終結!本能寺の変
文字数 4,466文字
声を荒げるのは、この学園でたった七人しかいないとされる「六年生」のひとり、人魔一天、織田信長!わずか六年の在学期間で卒業一歩手前とまで言われている、神童中の神童だ!その称号に違わず、彼女は炎の中でも一切動じない。すごいぞ!
両者が剣を抜き、向き合った。熱気によって、火の粉が巻き上げられ、二人の間にちらちらと舞った。先に動いたのは織田信長だ。本能寺の変……"歴史再現”によって、彼女は炎に対する防御力が下っている。旧校舎は木造。火の周りは早い。時をかければ不利になるのは彼女の方だからだ。

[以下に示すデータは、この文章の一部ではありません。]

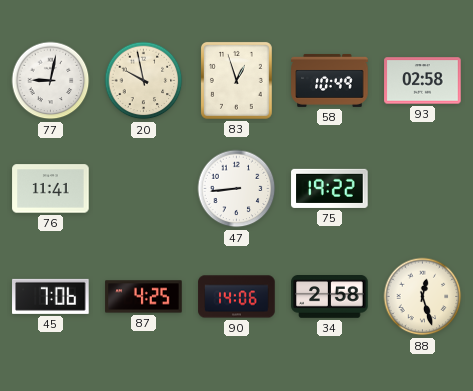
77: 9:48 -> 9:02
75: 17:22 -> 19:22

構えは上段!奇しくもそれは、俗に「火の構え」と呼ばれているものだった。明智が反応する間もなく、剣が振り下ろされた。空気すらも、その剣速についていくことは出来ない。火の粉の幾つかが、彼女の剣で切られ、火花となって宙に消えた。
「ぐっ……!ぬうーっ!?」
明智がすれ違うように、後ろに駆け抜けていく。斬られた。傷は浅くはない。しかし、命にまでは届いていなかった。武士としての防衛本能が、意識せぬうちに、明智の刃を避けていたのだ。信長も振り向き、再び対峙する。
信長は剣を握り直す。奴を切ろうとした瞬間、体が動かなくなった。今も、斬ろうとすると、動きが鈍る。毒か?とも思ったが、体がしびれているわけでもない。予防接種も受けてあるし、違うかなと思った。となると……

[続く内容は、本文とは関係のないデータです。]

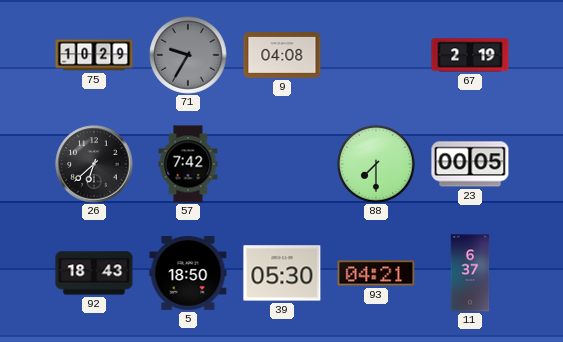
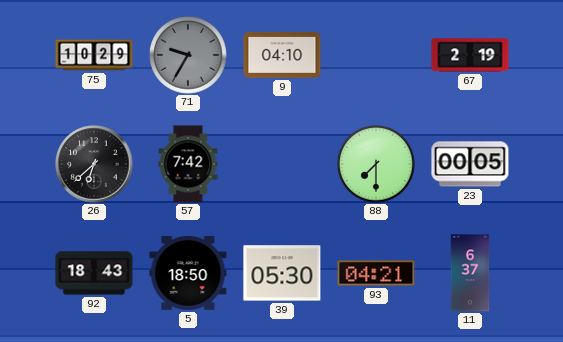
9: 04:08 -> 04:10
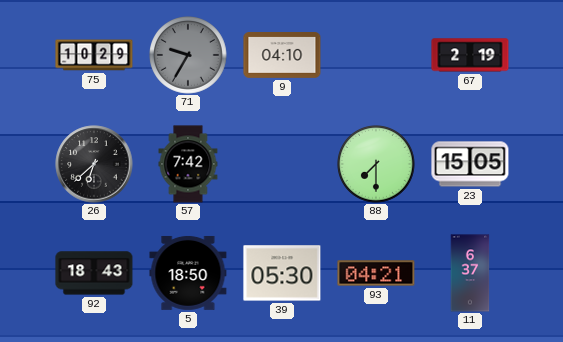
23: 00:05 -> 15:05
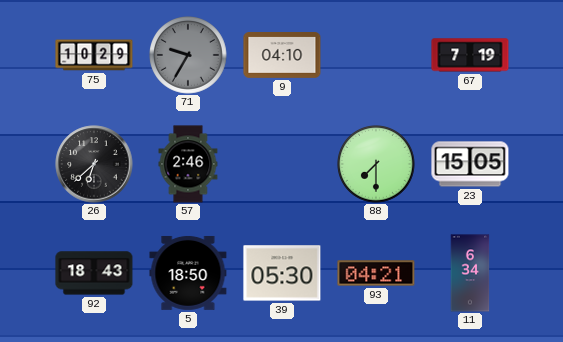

言われた通りにすると、なんか黒いもやもやした邪悪っぽいのが、沢山織田信長の体に纏わり付いていた。躰を縛っていたのはこれか!そういえば、明智ももっと可愛い顔をしていた気がするし、角も生えている。気づく要素はいくらでもあったのになあ。
「その通り!さすがは神童と恐れられた六年生よ。比叡山焼き討ち、魑魅魍魎を抑えていた神社仏閣を織田信長が燃やし尽くしたことで、およそ二年の間魔界と人界が繋がったあの事件の再現!魑魅魍魎達が最も力を持っていた頃の再現だ!」
「五年私に仕えて罵倒しかされなかった明智の抱いた、たった数分関わっただけで胸を拝見した貴様らへの嫉妬のパワーだ!亡者と亡者では、より強い怨念をもったほうが勝つ。魔界への門を開けたのが仇になったな、偽明智!」
「ひえ~!待ってくれ~!比叡山だけに~!ちょっとした遊び心だったんです~!本気で六年生に成り代わろうなんて思って無くて……ああ~!そうだ!信長様に仕えます!へへ!家臣が一人死んで、ちょうど人手が必要でしょう!?あっしほどの力を持った武士が加われば、埋め合わせも出来ると思うんでさぁ……。わ、悪い考えじゃあないでしょう!?ねっ!ねっ!」
灰となった校舎を置いて、二人は歩いて行く。こうして、また一人の武士がこの世を去った。しかし、これも世の常、武士として生きるためには、数多の死を超えねばならないのだ。織田信長、彼女の歩く道は修羅の道。しかしてその先に、魔王をも超える武士道があると信じ、彼女は進む。